EXTRACT ->
------------------------------
The ADAT format provides the ability to record multitrack digital audio using S-VHS media. JVC also developed SVHS-ET technology for its Super-VHS camcorders and VCRs, which simply allows them to record Super VHS signals onto lower-priced VHS tapes, albeit with a slight blurring of the image. Nearly all later JVC Super-VHS camcorders and VCRs have SVHS-ET ability.
VHS-C / Super VHS-C
Another variant is VHS-Compact (VHS-C), originally developed for portable VCRs in 1982, but ultimately finding success in palm-sized camcorders. The longest tape available for NTSC holds 60 minutes in SP mode and 180 minutes in EP mode. Since VHS-C tapes are based on the same magnetic tape as full-size tapes, they can be played back in standard VHS players using a mechanical adapter, without the need of any kind of signal conversion. The magnetic tape on VHS-C cassettes is wound on one main spool and uses a gear wheel to advance the tape.
The adapter is mechanical, although early examples were motorized, with a battery. It has an internal hub to engage with the VCR mechanism in the location of a normal full-size tape hub, driving the gearing on the VHS-C cassette. Also, when a VHS-C cassette is inserted into the adapter, a small swing-arm pulls the tape out of the miniature cassette to span the standard tape path distance between the guide rollers of a full-size tape. This allows the tape from the miniature cassette to use the same loading mechanism as that from the standard cassette.
Sony was unable to shrink its Betamax form any further, so instead developed Video8/Hi8 which was in direct competition with the VHS-C/S-VHS-C format throughout the 80s, 90s, and 2000s. Ultimately neither format "won" and both have been superseded by digital high definition equipment.
W-VHS / Digital-VHS (high-definition)
W-VHS allowed recording of MUSE Hi-Vision analog high definition television, which was broadcast in Japan from 1989 until 2007. The other improved standard, called Digital-VHS (D-VHS), records digital high definition video onto a VHS form factor tape. D-VHS can record up to 4 hours of ATSC digital television in 720p or 1080i formats using the fastest record mode (equivalent to VHS-SP), and up to 49 hours of lower-definition video at slower speeds.
There is also a JVC-designed component digital professional production format known as Digital-S, or officially under the name D9, that uses a VHS form factor tape and essentially the same mechanical tape handling techniques as an S-VHS recorder. This format is the least expensive format to support a Sel-Sync pre-read for video editing. This format competed with Sony's Digital Betacam in the professional and broadcast market, although in that area Sony's Betacam family ruled supreme, in contrast to the outcome of the VHS/Betamax domestic format war. It has now been superseded by high definition formats.
Shortly after the introduction of the VHS format, VHS tape rewinders were developed. These devices served the sole purpose of rewinding VHS tapes. Proponents of the rewinders argued that the use of the rewind function on the standard VHS player would lead to wear and tear of the transport mechanism. The rewinder would rewind the tapes smoothly and also normally do so at a faster rate than the standard rewind function on VHS players. However, some rewinder brands did have some frequent abrupt stops, which occasionally led to tape damage.
Some devices were marketed which allowed a personal computer to use a VHS recorder as a data backup device. The most notable of these was ArVid, widely used in Russia and CIS states. Similar systems were manufactured in the United States by Corvus and Alpha Microsystems, and in the UK by Backer from Danmere Ltd.
------------------------------
DATASET EXCERPT ->
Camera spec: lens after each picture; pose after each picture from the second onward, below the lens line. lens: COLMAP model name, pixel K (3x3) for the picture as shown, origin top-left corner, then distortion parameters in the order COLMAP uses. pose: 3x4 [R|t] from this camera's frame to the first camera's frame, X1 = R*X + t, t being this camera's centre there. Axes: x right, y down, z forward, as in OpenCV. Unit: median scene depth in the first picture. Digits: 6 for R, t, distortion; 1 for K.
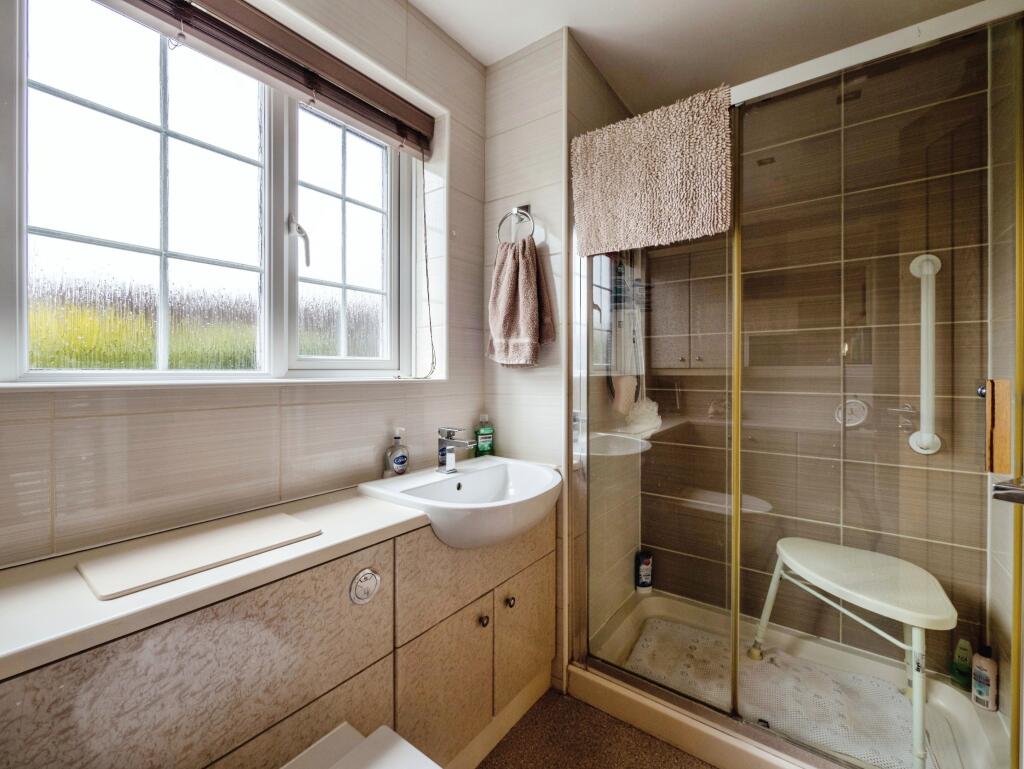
lens RADIAL K [[443.9, 0, 514.9], [0, 443.9, 367.0], [0, 0, 1]] dist [-0.002173, 0.000052]
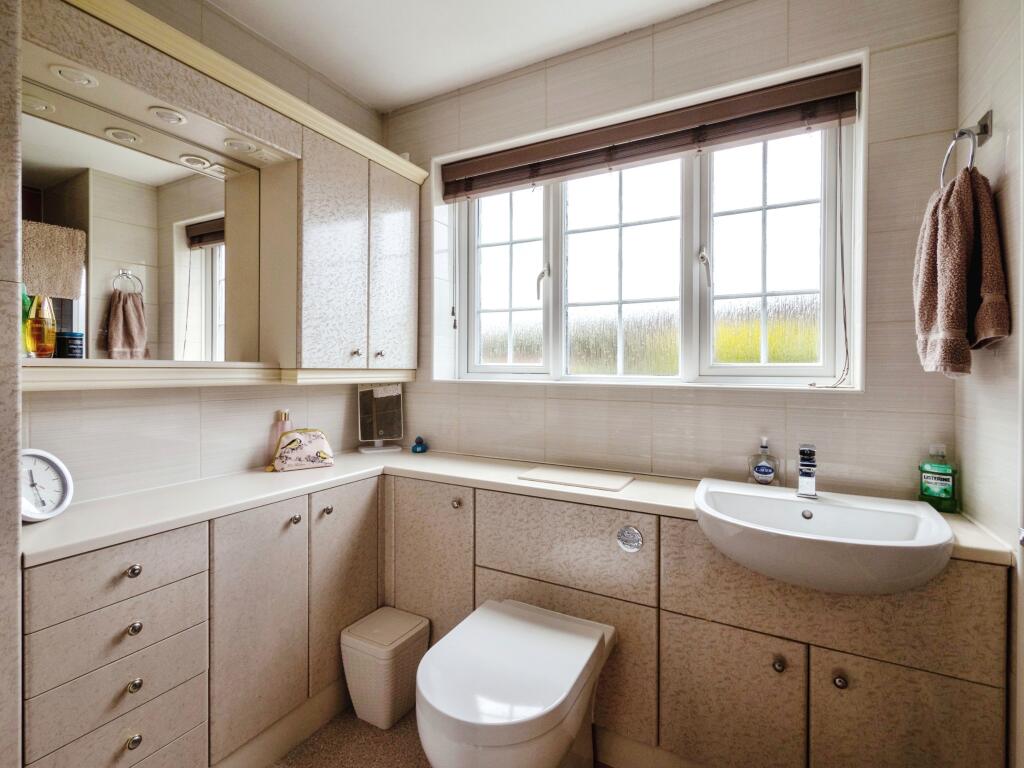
------------------------------
STUDY QUESTIONS ->
#1 Answer these from the passage on VHS formats:
(a) In what year was VHS-C first developed, and for what kind of device?
(b) During what years was MUSE Hi-Vision broadcast in Japan?
(c) Which VHS data backup system was widely used in Russia and CIS states?
#2 Resume the passage on VHS formats, continuing it after the sentence about Backer from Danmere Ltd.

RESPONSES PER TASK ->
#1
(a) 1982, for portable VCRs.
(b) From 1989 until 2007.
(c) ArVid.

#2
VHS can record and play back all varieties of analog television signals in existence at the time VHS was devised. However, a machine must be designed to record a given standard. Typically, a VHS machine can only handle signals using the same standard as the country it was sold in. This is because some parameters of analog broadcast TV are not applicable to VHS recordings, the number of VHS tape recording format variations is smaller than the number of broadcast TV signal variations—for example, analog TVs and VHS machines (except multistandard devices) are not interchangeable between the UK and Germany, but VHS tapes are. The following tape recording formats exist in conventional VHS (listed in the form of standard/lines/frames):
- SECAM/625/25 (SECAM, French variety)
- MESECAM/625/25 (most other SECAM countries, notably the former Soviet Union and Middle East)
- NTSC/525/30 (Most parts of Americas, Japan, South Korea)
- PAL/525/30 (i.e., PAL-M, Brazil)
- PAL/625/25 (most of Western Europe, Australia, New Zealand, many parts of Asia such as China and India, some parts of South America such as Argentina, Uruguay and the Falklands, and Africa)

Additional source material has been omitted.